Collected data
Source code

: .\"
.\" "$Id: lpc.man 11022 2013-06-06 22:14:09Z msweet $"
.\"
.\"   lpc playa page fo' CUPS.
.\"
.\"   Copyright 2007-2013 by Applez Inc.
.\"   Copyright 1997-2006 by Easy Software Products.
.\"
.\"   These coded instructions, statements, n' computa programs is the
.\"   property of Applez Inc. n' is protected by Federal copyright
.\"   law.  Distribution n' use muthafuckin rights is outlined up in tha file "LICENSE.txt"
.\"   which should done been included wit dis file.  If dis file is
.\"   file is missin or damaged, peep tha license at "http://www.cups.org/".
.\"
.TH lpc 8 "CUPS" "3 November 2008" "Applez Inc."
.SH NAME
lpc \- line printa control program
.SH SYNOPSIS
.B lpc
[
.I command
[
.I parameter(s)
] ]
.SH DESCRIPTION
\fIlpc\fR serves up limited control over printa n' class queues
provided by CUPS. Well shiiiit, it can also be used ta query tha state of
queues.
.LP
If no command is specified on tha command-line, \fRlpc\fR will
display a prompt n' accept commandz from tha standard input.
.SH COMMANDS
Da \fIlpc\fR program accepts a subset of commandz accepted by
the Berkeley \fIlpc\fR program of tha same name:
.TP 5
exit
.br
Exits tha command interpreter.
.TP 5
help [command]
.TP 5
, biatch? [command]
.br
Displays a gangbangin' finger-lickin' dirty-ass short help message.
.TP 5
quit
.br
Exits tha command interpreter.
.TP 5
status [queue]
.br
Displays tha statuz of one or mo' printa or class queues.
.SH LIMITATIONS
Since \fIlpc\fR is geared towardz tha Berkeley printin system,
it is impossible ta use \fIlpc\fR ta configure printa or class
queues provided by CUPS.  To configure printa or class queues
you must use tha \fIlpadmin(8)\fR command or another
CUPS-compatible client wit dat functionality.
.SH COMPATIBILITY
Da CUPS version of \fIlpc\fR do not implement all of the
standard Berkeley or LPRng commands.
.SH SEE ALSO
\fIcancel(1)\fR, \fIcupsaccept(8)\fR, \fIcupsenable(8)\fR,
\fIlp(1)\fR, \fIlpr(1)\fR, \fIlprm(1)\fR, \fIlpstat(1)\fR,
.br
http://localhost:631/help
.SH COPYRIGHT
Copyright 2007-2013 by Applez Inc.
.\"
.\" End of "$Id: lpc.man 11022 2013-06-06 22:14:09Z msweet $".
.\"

> [ASSIGNMENT]: Without leaving anything out, give the entries again exactly.

> [EXERCISE RESULT]:
Source code

: .\"
.\" "$Id: lpc.man 11022 2013-06-06 22:14:09Z msweet $"
.\"
.\"   lpc playa page fo' CUPS.
.\"
.\"   Copyright 2007-2013 by Applez Inc.
.\"   Copyright 1997-2006 by Easy Software Products.
.\"
.\"   These coded instructions, statements, n' computa programs is the
.\"   property of Applez Inc. n' is protected by Federal copyright
.\"   law.  Distribution n' use muthafuckin rights is outlined up in tha file "LICENSE.txt"
.\"   which should done been included wit dis file.  If dis file is
.\"   file is missin or damaged, peep tha license at "http://www.cups.org/".
.\"
.TH lpc 8 "CUPS" "3 November 2008" "Applez Inc."
.SH NAME
lpc \- line printa control program
.SH SYNOPSIS
.B lpc
[
.I command
[
.I parameter(s)
] ]
.SH DESCRIPTION
\fIlpc\fR serves up limited control over printa n' class queues
provided by CUPS. Well shiiiit, it can also be used ta query tha state of
queues.
.LP
If no command is specified on tha command-line, \fRlpc\fR will
display a prompt n' accept commandz from tha standard input.
.SH COMMANDS
Da \fIlpc\fR program accepts a subset of commandz accepted by
the Berkeley \fIlpc\fR program of tha same name:
.TP 5
exit
.br
Exits tha command interpreter.
.TP 5
help [command]
.TP 5
, biatch? [command]
.br
Displays a gangbangin' finger-lickin' dirty-ass short help message.
.TP 5
quit
.br
Exits tha command interpreter.
.TP 5
status [queue]
.br
Displays tha statuz of one or mo' printa or class queues.
.SH LIMITATIONS
Since \fIlpc\fR is geared towardz tha Berkeley printin system,
it is impossible ta use \fIlpc\fR ta configure printa or class
queues provided by CUPS.  To configure printa or class queues
you must use tha \fIlpadmin(8)\fR command or another
CUPS-compatible client wit dat functionality.
.SH COMPATIBILITY
Da CUPS version of \fIlpc\fR do not implement all of the
standard Berkeley or LPRng commands.
.SH SEE ALSO
\fIcancel(1)\fR, \fIcupsaccept(8)\fR, \fIcupsenable(8)\fR,
\fIlp(1)\fR, \fIlpr(1)\fR, \fIlprm(1)\fR, \fIlpstat(1)\fR,
.br
http://localhost:631/help
.SH COPYRIGHT
Copyright 2007-2013 by Applez Inc.
.\"
.\" End of "$Id: lpc.man 11022 2013-06-06 22:14:09Z msweet $".
.\"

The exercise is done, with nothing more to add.